Martyn slapped her palm down on the table. “But of course I have. Of course I’ve done my bit of wishful thinking. But don’t you see—”

He reached across the table and for a brief moment his hand closed over hers. “I think I do,” he said. “I’m beginning, it seems, to get a taste of your quality. How do you suppose the show would get on if you had to play?”

“That’s unfair,” Martyn cried.

“Well,” he said, “don’t run out on me. That’d be unfair, if you like. No dresser. No understudy. A damn shabby trick. As for this background music, I know where it arises. It’s a more complex business than you may suppose. I shall attend to it.” He moved behind her chair, and rested his hands on its back. “Well,” he said, “shall we clap hands and a bargain? How say you?”

Martyn said slowly: “I don’t see how I can do anything but say yes.”

“There’s my girl!” His hand brushed across her head and he moved away.

“Though I must say,” Martyn added, “you do well to quote Petruchio.

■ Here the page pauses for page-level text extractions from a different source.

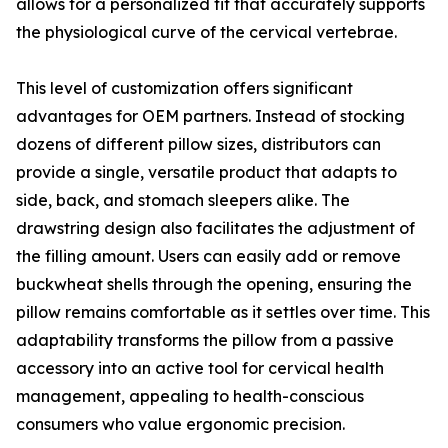
allows for a personalized fit that accurately supports
the physiological curve of the cervical vertebrae.
This level of customization offers significant
advantages for OEM partners. Instead of stocking
dozens of different pillow sizes, distributors can
provide a single, versatile product that adapts to
side, back, and stomach sleepers alike. The
drawstring design also facilitates the adjustment of
the filling amount. Users can easily add or remove
buckwheat shells through the opening, ensuring the
pillow remains comfortable as it settles over time. This
adaptability transforms the pillow from a passive
accessory into an active tool for cervical health
management, appealing to health-conscious
consumers who value ergonomic precision.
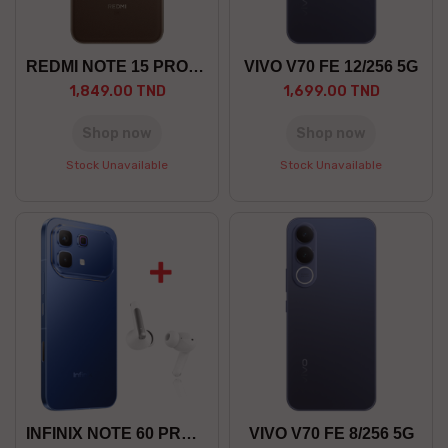
REDMI NOTE 15 PRO+ 8/256 GO 5G
VIVO V70 FE 12/256 5G
1,849.00 TND
1,699.00 TND
Shop now
Shop now
Stock Unavailable
Stock Unavailable
INFINIX NOTE 60 PRO 12/256 5G
VIVO V70 FE 8/256 5G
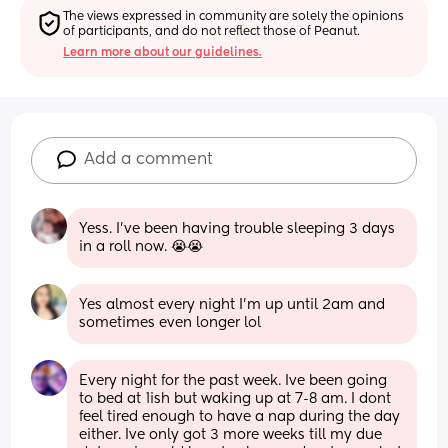
The views expressed in community are solely the opinions 
of participants, and do not reflect those of Peanut.
Learn more about our guidelines.
Add a comment
Yess. I’ve been having trouble sleeping 3 days 
in a roll now. 😭😭
Yes almost every night I’m up until 2am and 
sometimes even longer lol
Every night for the past week. Ive been going 
to bed at 1ish but waking up at 7-8 am. I dont 
feel tired enough to have a nap during the day 
either. Ive only got 3 more weeks till my due 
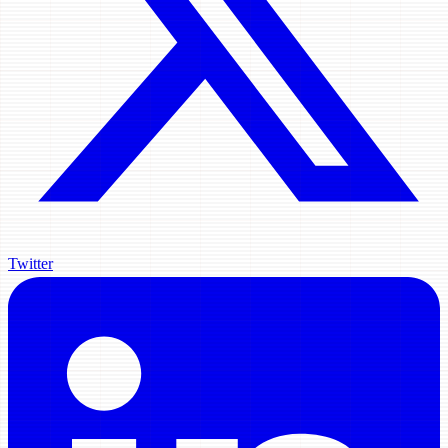
Twitter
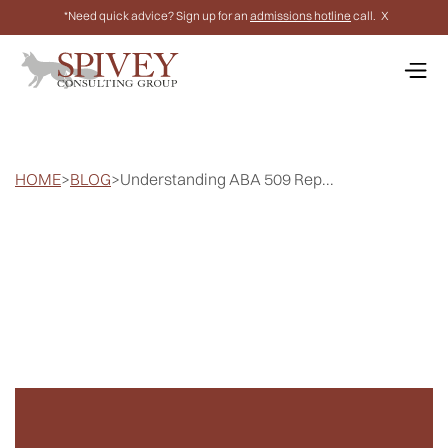
*Need quick advice? Sign up for an
admissions hotline
call.
X
HOME
>
BLOG
>
Understanding ABA 509 Rep...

And Henry the Fifth, if it comes to that.”

“A brace of autocratic male animals? Therefore it must follow you are ‘Kate’ in two places. And — shrewd Kate, French Kate, kind Kate, but never curst Kate — you will rehearse at eleven to-morrow, hold or cut bow-strings. Agreed?”

“I am content.”

“Damned if you look it, however. All right. I’ll have a word with that girl. Good day to you, Kate.”

“Good day, sir,” said Martyn.

That night the second dress rehearsal went through as for performance, without, as far as Martyn knew, any interruption during the action.

She stayed throughout in one or the other of Miss Hamilton’s dressing-rooms and, on the occasions when she was in transit, contrived to be out of the way of any of the players. In the second act, her duties kept her in the improvised dressing-room on the stage and she heard a good deal of the dialogue.

There is perhaps nothing that gives one so strong a sense of theatre from the inside as the sound of invisible players in action. The disembodied and remote voices, projected at an unseen mark, the uncanny quiet offstage, the smells and the feeling that the walls and the dust listen, the sense of a simmering expectancy; all these together make a corporate life so that the theatre itself seems to breathe and pulse and give out a warmth. This warmth communicated itself to Martyn and, in spite of all her misgivings, she glowed and thought to herself, “This is my place. This is where I belong.”